The companies involved in this operation knew this situation could just as easily have happened to them. As a result, they asked Fire Administration to look at ways to further protect our people working on the streets. We already had procedures in place regarding placement of apparatus and such to protect our responders, but a decision was made to look into additional measures to enhance safety.

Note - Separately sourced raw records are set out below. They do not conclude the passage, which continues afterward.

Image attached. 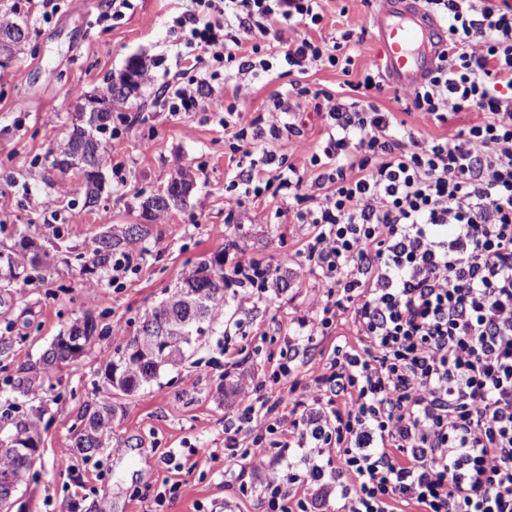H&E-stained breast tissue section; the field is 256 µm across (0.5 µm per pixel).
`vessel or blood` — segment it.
Wrapping results in <instances>:
<instances>
[{
  "instance_id": "obj_1",
  "label": "vessel or blood",
  "mask_w": 512,
  "mask_h": 512,
  "mask_svg": "<svg viewBox=\"0 0 512 512\" xmlns=\"http://www.w3.org/2000/svg\"><path fill=\"white\" fill-rule=\"evenodd\" d=\"M421 0H376L369 26L382 75L401 89L423 85L448 46L447 33Z\"/></svg>"
}]
</instances>
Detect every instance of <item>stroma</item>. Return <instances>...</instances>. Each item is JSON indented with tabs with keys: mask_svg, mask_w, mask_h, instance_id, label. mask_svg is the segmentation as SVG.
<instances>
[{
	"mask_svg": "<svg viewBox=\"0 0 512 512\" xmlns=\"http://www.w3.org/2000/svg\"><path fill=\"white\" fill-rule=\"evenodd\" d=\"M17 2L29 39L18 56L0 61V246L25 237L44 244L56 234L62 246L50 252L46 269L34 272L32 282L12 289L10 307H0V336L12 341L11 351L0 355V438L9 436L13 422L41 417L40 460L18 493L22 512H262L256 498L224 484V417L241 404L237 375L271 369L290 322L327 286L314 276L291 274L312 228L293 223L286 198L264 203L236 190L246 216L226 223L224 188L241 156L231 152L209 104L232 102L238 89L253 111L264 113L288 91L289 78L245 80L236 89L213 66L176 61L183 31L173 19L184 10L182 0H136L134 10L106 30L94 23L106 0H61L48 21L28 0ZM323 11L318 35L329 39L349 23L368 20L372 8L364 0H325ZM137 57L148 66L147 78L114 106L119 136H99L106 150L105 188L90 213L83 208L80 175L60 174L51 162L69 138L82 99L100 94L108 78ZM178 77L199 87L196 111L175 114L162 106L161 84ZM301 118V135H284L275 147L305 168L324 120L310 108ZM116 163L121 172H113ZM178 169L194 177L193 192L163 216L145 220L143 201L165 188ZM47 203L57 221L46 220ZM144 222L151 232L132 247L139 270L124 287L85 269L78 255L101 233ZM230 240L248 257L289 274L288 288L261 297L251 309L228 297L226 311L243 330L229 341L232 355L224 353L228 341L217 321L157 383L130 393L111 388L106 355L136 335L146 314L198 262L219 257L232 268V257L222 254ZM87 314L98 329L84 353L43 374V349ZM26 376L34 387L23 394L16 384ZM105 397L114 410L105 446L82 458L73 449L75 428L85 409ZM210 450L216 459H206ZM66 460L72 471L63 469ZM161 491L166 501L159 508L154 497Z\"/></svg>",
	"mask_w": 512,
	"mask_h": 512,
	"instance_id": "35a3bbf8",
	"label": "stroma"
}]
</instances>
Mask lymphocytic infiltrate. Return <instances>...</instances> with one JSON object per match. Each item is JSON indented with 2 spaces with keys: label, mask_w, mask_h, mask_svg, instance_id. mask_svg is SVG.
<instances>
[{
  "label": "lymphocytic infiltrate",
  "mask_w": 512,
  "mask_h": 512,
  "mask_svg": "<svg viewBox=\"0 0 512 512\" xmlns=\"http://www.w3.org/2000/svg\"><path fill=\"white\" fill-rule=\"evenodd\" d=\"M190 2L174 22L193 64L294 78L267 116L241 94L211 109L233 152L261 155L229 189L287 196L313 228L298 266L328 286L252 380L274 399L225 417V477L265 512H512V0H423L448 51L401 100L446 126L430 139L378 104L377 72L344 95L303 85L315 67L349 73L366 33L315 40L322 0ZM306 103L326 124L310 183L267 146L298 134ZM471 111L482 121L450 125ZM280 283L243 254L224 281L243 304ZM342 324L351 338L312 364Z\"/></svg>",
  "instance_id": "f902f5d3"
}]
</instances>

We are a fairly large department with considerable resources, and we looked at using whatever we had to enhance the protection provided to emergency responders. A decision was made to dispatch a ladder truck along with an engine and a rescue on every freeway or highway call. The ladder truck is intended to be a “blocker,” positioned some distance upstream from the accident scene, to provide additional mass between out-of-control vehicles and our personnel.
We fully expect to sustain damage to our ladder trucks but feel it is an acceptable trade-off to protect our people. Hey, we might even be able to replace our fleet at the expense of offenders’ insurance companies. The point is, rolling stock can be replaced, but caring human responders cannot. To the credit of our ladder truck crews, I have not heard one word of complaint regarding the additional run loads imposed on our trucks as a result of this program.
Josh Thompson, lieutenant, Avon (IN) Fire Department
Response: We recently had a serious close call or near miss at a church fire that occurred early one morning in January. I was not at the incident, but I was able to view a brief video recording of the events. Five firefighters were within the sanctuary portion of the church, with little to no smoke or fire. The members heard popping sounds and thankfully decided to exit the building. A minute later, the entire roof of the sanctuary collapsed, injuring no one. The only corrective actions taken were assigning a safety officer on all working incidents as early as possible and conducting a post-incident analysis for that shift to discuss what went wrong during the entire incident.
Lance Peeples, instructor, St. Louis County (MO) Fire Academy
Response: In April 2002, members of the Webster Groves (MO) Fire Department responded to a reported “chemical spill” at a printing company. On arrival, the first-due engine company determined that the “spill” was really water from a sprinkler system that had extinguished an incendiary fire. Unfortunately, another fire had been set in a remote mezzanine storage area that was not protected by sprinklers. By the time the balance of the first alarm arrived, the fire was roaring through the cockloft.
Because of the large open spans, the firefighters attacking the fire realized that some sort of truss must have been holding up the roof. Given the fact that there was a heavy fire condition in the cockloft and that their handlines were having little effect, the firefighters notified the incident commander that they were evacuating the building. Approximately 10 minutes after they got out of the building, it collapsed. The lessons learned or reinforced by this fire are the following:
1. Use 21/2-inch handlines when operating in commercial occupancies.
2. Stay on the line. This is not a private house where a window is three feet away. It would have been very easy to get lost in this fire.
3. Preplanning works; training on building construction is imperative.
4. If serious fire involves a truss assembly, evacuate the building IMMEDIATELY!